━━ EXERCISE PASSAGE

In [1]:
import pandas as pd
import numpy as np
from sklearn.model_selection import train_test_split, GridSearchCV
from sklearn.feature_extraction.text import TfidfVectorizer
from sklearn.ensemble import RandomForestClassifier
from sklearn.metrics import accuracy_score, classification_report
from sklearn.pipeline import Pipeline
import nltk
from nltk.stem import WordNetLemmatizer
from nltk.corpus import stopwords

In [6]:
# Ensure that NLTK resources are downloaded
nltk.download('stopwords')

# Load stopwords from NLTK
stop_words = stopwords.words('english')


[nltk_data] Downloading package stopwords to
[nltk_data]     C:\Users\91970\AppData\Roaming\nltk_data...
[nltk_data]   Package stopwords is already up-to-date!


In [3]:
# Lemmatizer function
def lemmatize_text(text):
    lemmatizer = WordNetLemmatizer()
    return ' '.join([lemmatizer.lemmatize(word) for word in text.split()])

━━━━
━━ SOURCE MATERIAL

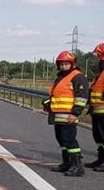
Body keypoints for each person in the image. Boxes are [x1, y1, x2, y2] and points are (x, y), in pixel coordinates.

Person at [43, 50, 90, 177]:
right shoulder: (61, 77)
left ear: (72, 64)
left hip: (69, 115)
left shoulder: (77, 76)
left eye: (66, 64)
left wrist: (75, 113)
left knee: (70, 141)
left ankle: (77, 166)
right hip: (58, 116)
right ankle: (67, 163)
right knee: (62, 140)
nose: (63, 66)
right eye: (61, 64)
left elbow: (82, 97)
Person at [85, 42, 104, 172]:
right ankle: (101, 158)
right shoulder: (100, 74)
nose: (97, 59)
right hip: (97, 110)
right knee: (98, 137)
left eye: (99, 56)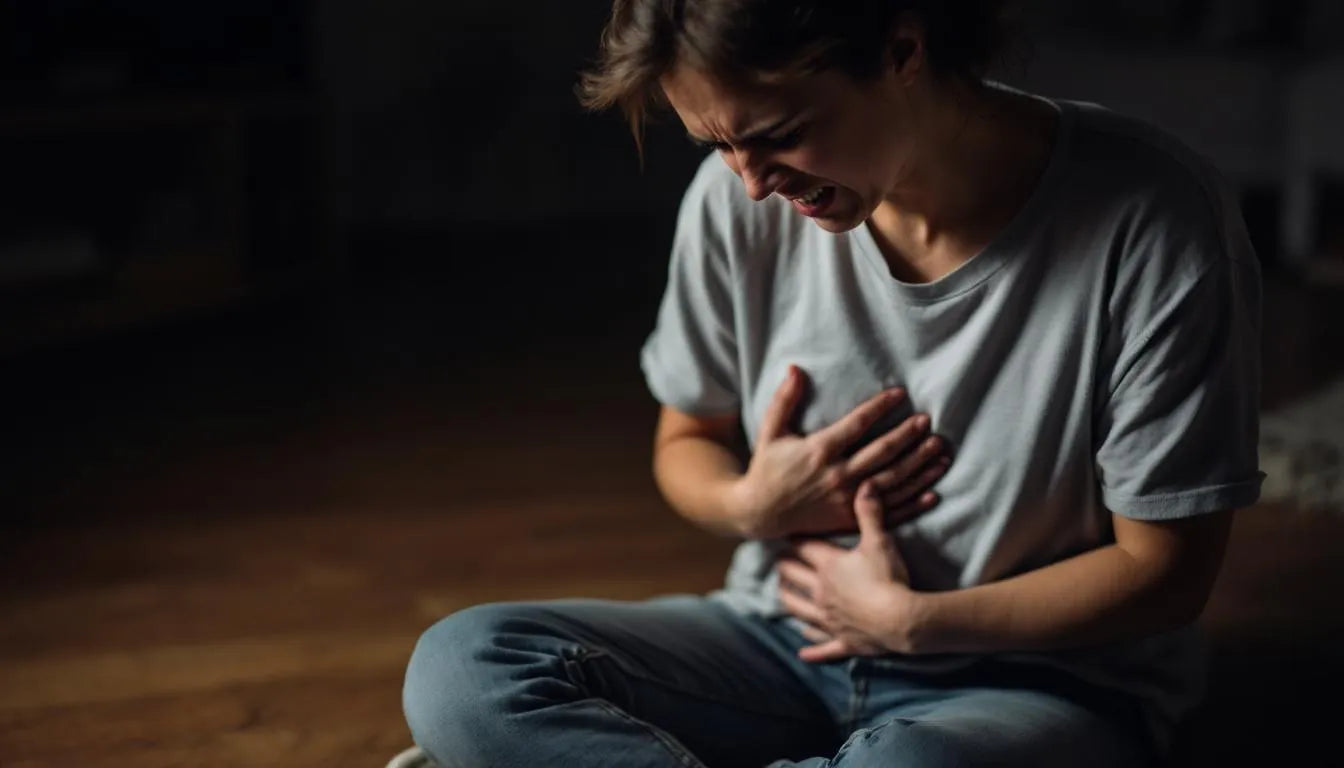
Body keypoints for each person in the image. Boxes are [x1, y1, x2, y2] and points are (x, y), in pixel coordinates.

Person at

━━━━

_REQUIRED ACTION A_
Answer these questions about the notebook:
(i) Which classifier does the notebook import from sklearn.ensemble?
(ii) According to the download output, what is the status of the stopwords package?
(iii) What string does lemmatize_text use to join the lemmatized words?
_REQUIRED ACTION B_
Pick up the notebook with its next cell, following on from the lemmatize_text function.

_RESULT A_
(i) RandomForestClassifier
(ii) It is already up-to-date.
(iii) A single space (' ')

_RESULT B_
In [4]:
# Define the file paths
training_path = r'C:\Users\91970\Downloads\final-competition-fall2023 (1)\foods_training.csv'
testing_path = r'C:\Users\91970\Downloads\final-competition-fall2023 (1)\foods_testing.csv'
sample_submission_path = r'C:\Users\91970\Downloads\final-competition-fall2023 (1)\sample_submission.csv'


In [7]:
try:
    # Load the training data
    df = pd.read_csv(training_path, sep=',', encoding='ISO-8859-1', quotechar='"', nrows=10000)
    print("Training data loaded successfully.")

    # Load the testing data
    testing_data = pd.read_csv(testing_path, sep=',', encoding='ISO-8859-1', quotechar='"')
    print("Testing data loaded successfully.")
except Exception as e:
    print("An error occurred:", e)


Training data loaded successfully.
Testing data loaded successfully.


In [9]:
# Select only the required fields from both datasets and explicitly handle potential copies
data = df[['helpfulness', 'summary', 'text', 'score_level']].copy()
testing_data = testing_data[['ID', 'helpfulness', 'summary', 'text']].copy()
print("Data copied for preprocessing.")

Data copied for preprocessing.


In [11]:
# Preprocess and combine 'summary' and 'text' columns
data['summary'] = data['summary'].fillna('').apply(lemmatize_text)
data['text'] = data['text'].fillna('').apply(lemmatize_text)
data['full_text'] = data['summary'] + ' ' + data['text']
testing_data['summary'] = testing_data['summary'].fillna('').apply(lemmatize_text)
testing_data['text'] = testing_data['text'].fillna('').apply(lemmatize_text)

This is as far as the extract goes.